Эти соображения заставили Глеба примириться с реальностью. Перед тем как защелкнуть замки чемодана, Ахметьев сделал заявление:

– Смотри. Я у тебя ничего не заимствовал. Будильник твой трещит на столе. Проверь. И в карманах… – И Глеб Аскольдович принялся выворачивать карманы, демонстрируя их невинность.

– Ну, Глеб, это уже лишнее! – Я был вынужден изображать обиженного. – Все. Сейчас брошу в сумку форму, запасные бутсы и тронемся.

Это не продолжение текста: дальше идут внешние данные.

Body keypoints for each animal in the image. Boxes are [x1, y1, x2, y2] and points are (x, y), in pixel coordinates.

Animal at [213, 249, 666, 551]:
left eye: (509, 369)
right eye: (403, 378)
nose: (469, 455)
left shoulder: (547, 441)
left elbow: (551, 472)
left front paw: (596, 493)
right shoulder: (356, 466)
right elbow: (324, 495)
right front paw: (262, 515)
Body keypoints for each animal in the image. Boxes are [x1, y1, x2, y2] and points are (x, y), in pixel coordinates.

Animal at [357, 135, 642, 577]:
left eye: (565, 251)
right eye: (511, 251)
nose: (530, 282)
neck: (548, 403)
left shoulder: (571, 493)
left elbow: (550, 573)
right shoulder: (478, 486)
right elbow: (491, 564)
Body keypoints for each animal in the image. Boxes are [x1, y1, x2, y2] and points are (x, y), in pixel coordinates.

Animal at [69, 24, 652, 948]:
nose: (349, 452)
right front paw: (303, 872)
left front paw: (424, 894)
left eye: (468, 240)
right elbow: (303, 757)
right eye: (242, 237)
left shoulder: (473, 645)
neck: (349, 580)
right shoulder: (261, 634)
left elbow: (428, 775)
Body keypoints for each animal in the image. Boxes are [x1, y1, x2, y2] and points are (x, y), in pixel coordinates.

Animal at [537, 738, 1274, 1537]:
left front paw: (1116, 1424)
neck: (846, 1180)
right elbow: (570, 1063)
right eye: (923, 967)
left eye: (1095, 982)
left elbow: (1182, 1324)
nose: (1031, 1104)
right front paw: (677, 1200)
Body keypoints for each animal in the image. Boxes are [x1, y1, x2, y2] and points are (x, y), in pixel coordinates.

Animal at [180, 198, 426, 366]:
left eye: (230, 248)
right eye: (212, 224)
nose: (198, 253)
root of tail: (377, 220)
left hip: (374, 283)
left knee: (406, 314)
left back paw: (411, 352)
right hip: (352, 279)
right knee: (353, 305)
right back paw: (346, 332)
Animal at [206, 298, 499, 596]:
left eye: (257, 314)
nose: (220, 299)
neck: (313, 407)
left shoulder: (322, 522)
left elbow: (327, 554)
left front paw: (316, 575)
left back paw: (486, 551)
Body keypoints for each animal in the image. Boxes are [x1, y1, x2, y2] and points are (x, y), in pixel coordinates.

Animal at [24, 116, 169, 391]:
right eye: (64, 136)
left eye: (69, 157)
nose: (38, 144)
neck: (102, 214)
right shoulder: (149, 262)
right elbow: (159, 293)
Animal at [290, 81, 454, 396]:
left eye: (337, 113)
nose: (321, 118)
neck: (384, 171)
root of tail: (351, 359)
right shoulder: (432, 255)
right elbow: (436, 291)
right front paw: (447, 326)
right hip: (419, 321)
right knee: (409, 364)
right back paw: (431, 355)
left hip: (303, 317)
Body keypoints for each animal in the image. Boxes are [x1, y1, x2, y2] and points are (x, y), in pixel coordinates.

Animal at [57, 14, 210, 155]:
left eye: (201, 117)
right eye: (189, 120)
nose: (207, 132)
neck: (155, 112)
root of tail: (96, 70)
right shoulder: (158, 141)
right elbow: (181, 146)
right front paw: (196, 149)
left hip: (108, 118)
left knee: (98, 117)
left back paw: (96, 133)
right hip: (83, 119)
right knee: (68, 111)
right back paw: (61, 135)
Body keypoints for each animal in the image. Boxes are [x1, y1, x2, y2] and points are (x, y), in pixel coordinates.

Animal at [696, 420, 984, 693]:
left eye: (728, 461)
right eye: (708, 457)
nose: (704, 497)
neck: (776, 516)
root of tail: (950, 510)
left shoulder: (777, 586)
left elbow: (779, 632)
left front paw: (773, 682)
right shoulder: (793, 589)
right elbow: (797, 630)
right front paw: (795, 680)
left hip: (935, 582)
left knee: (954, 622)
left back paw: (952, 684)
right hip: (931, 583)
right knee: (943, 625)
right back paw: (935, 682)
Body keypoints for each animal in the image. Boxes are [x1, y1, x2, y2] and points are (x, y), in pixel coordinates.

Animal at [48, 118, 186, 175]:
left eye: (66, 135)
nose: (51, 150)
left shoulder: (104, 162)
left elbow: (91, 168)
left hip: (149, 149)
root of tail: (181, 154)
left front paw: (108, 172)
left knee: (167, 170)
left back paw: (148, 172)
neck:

У Рижского вокзала мы схватили такси и через пятнадцать минут оказались на Пресне у ворот стадиона Метростроя. По дороге я нервничал, опасаясь, как бы Ахметьев снова не напряг меня суждениями о пророчествах Матроны и собственном призраке. На “Метрострое” я направил Ахметьева к скамейкам со зрителями, сам же поспешил в раздевалку к команде. Мне, понятно, обрадовались, но Капустин удивился: “Ты за два дня развелся, что ли? Или разбегался? Резвый стал?” – “Резвый, резвый! – распетушился я. – Но нетрезвый!” – “А-а! – сообразил Капустин. – Тогда посиди. Поможешь советами”. Но посидеть я не смог, до игры оставалось десять минут, я отправился погулять по стадиону. Наших, редакционных на скамейках хиленькой трибуны сидело человек пятнадцать. Ахметьев разместился от них поодаль, был сам по себе. Возможно, он и дремал. Среди болельщиков я не увидел Юлию. И это меня обеспокоило. На наши игры Юлия ездила, вела себя шумно. Но я вспомнил, что поутру, не совсем, правда, внятно, я объявил Юлии, что в основной состав не допущен, а потому играть не буду. “Ну и что? Ну и что? – ворчала во мне теперь досада. Мало ли что я ей говорил! Но вот же я здесь, а ее нет!” То есть она должна была бы ощущать мое присутствие на “Метрострое” и даже мою готовность к игре и немедля принестись сюда. И не то чтобы я имел право на подобную претензию. А просто до того в последние недели я привык быть вместе с Юлией, что без нее мне было нехорошо. Но отчего же она должна была ощущать, где я, и нестись ко мне? Хорош гусь, то есть я. И отчего же я не мог чувствовать, где теперь находится Юлия и что с ней? Мне стало тревожно. Раза два в Солодовниковом переулке, отвлекаясь от красноречии Ахметьева, я звонил в нашу медовую квартиру и выслушивал продолжительные гудки. Теперь же я ходил к воротам стадиона и бросал монеты в утробу автомата. Юлия отсутствовала. “Ну гулящая баба! – бранился я в воздухи. – Ну беспечная!”